Water and climate. Much of the west of Europe is mild, while the Baltic is climatically harsh. Temperate climate societies, with technology and norms to suit moderate regimes, could be transplanted relatively easily to a valley in Ireland with sea access, as opposed to the interior of Russia’s center. In Zack’s run the Finns are the most “European” of Europeans, and have the least “SW Asian.” Intuitively this makes sense. The peoples of the Arabian peninsula are at the other pole. When you see deviations from the trend, that is due to the influence of other ancestral components. In the case of the Chuvash Turks, it is East Asian influence. For Iranians, it is South Asian. And for non-Jewish Yemenis, African. East Africa and Northeast Eurasia show parallel patterns. Both regions exhibit some level of “Caucasoid” admixture in direct proportion to distance, but, the influence is only from one stream. In East Africa it was an Arabian-affiliated element. In Northeast Eurasia it seems to have been mostly Northern European. That’s why they hug the margins of the plot. In contrast, groups like Mestizos and South Asians have ancestral contributions from both these putative groups.
Next let’s look at “European” against “S Asian”:
Nothing too surprising here. The main thing to note is that some groups in the Caucasus have a weird and unexpected affinity with South Asians. This has been extensively discussed by other genome bloggers, so I’ll leave that to the side.
Now “SW Asian” vs. “S Asian.”
Middle Eastern populations just get swapped out for Europeans now. The Caucasian groups interestingly are at same position. But, there are some minor details which are notable. To spotlight that, I filtered the results to South Asian groups which had at least 10% combined “SW Asian” and “European” ancestry, and compared these two components:
Ah, the two Jewish groups are outliers! Just as we’d expect. They’re enriched for “SW Asian.” The Baloch, Brahui, and Makrani, are three groups which are very closely associated at the junction of Iran, Pakistan, and Afghanistan. Historically the Baloch have had a presence in Oman because of their proximity, so it is likely that there has long been a maritime association with Southwest Asia on the part of this group. I suspect that the Baloch and Pathan have been diverging over time due to their different geographical position.

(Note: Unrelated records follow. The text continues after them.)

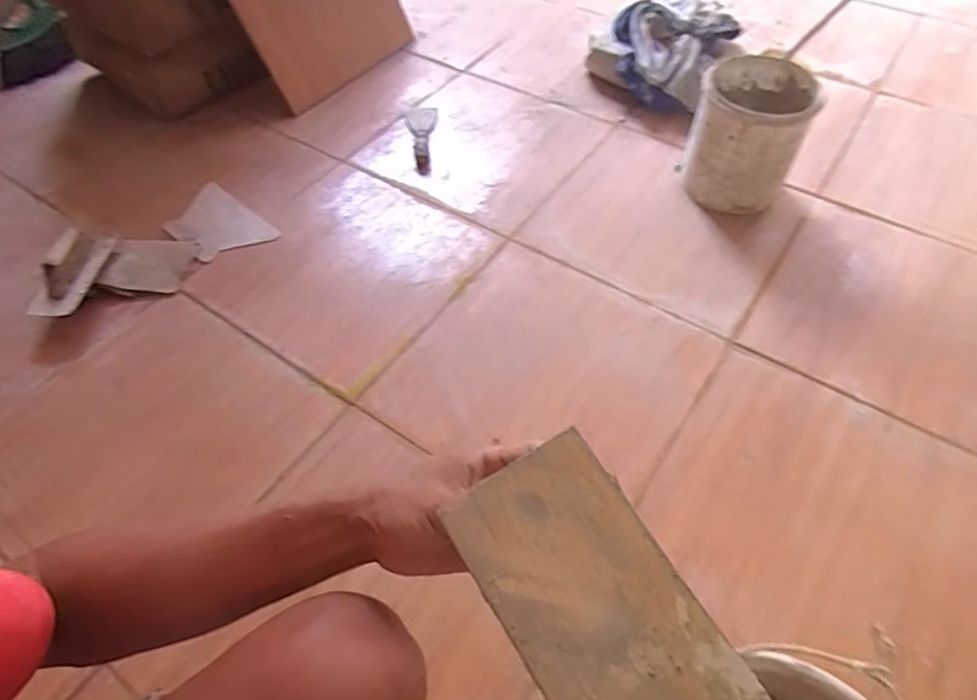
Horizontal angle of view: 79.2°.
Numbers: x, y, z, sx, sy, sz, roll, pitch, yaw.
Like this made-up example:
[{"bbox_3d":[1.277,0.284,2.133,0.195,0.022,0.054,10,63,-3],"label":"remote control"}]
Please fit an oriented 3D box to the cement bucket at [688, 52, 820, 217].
[{"bbox_3d":[0.436,-0.357,1.001,0.169,0.180,0.181,-2,56,2],"label":"cement bucket"}]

Finally, in combination with the ancient DNA I think these ADMIXTURE results strongly point to multiple demographic impacts of outsiders in Europe and South Asia. I probably lean moderately to the proposition that the Basques are the descendants of Europe’s first farmers. But those first farmers were not the last newcomers. At higher K’s there’s a clear difference between French Basques and French and Spaniards. There is the presence of a component which is modal in western Asia among the non-Basque populations of western Europe. In Dienekes’ runs this element is present in Scandinavians, but not Finns. It is not dominant, but neither is it trivial. Similarly, if Reich et al. are correct the “S Asian” component is compound of two other ancient ones. But it does seem that after the initial fusion between West Eurasian-like “Ancestral North Indians” and the indigenous “Ancestral South Asians” there were subsequent groups. The Austro-Asiatic populations have clear affinities to East Asian groups, but they are still predominantly “S Asian,” and, lacking in the “European” or “SW Asian” components. That suggests to me that these last two were later intrusions, subsequent to the amalgamation of the Austro-Asiatic Mundari populations with the indigenous substrate.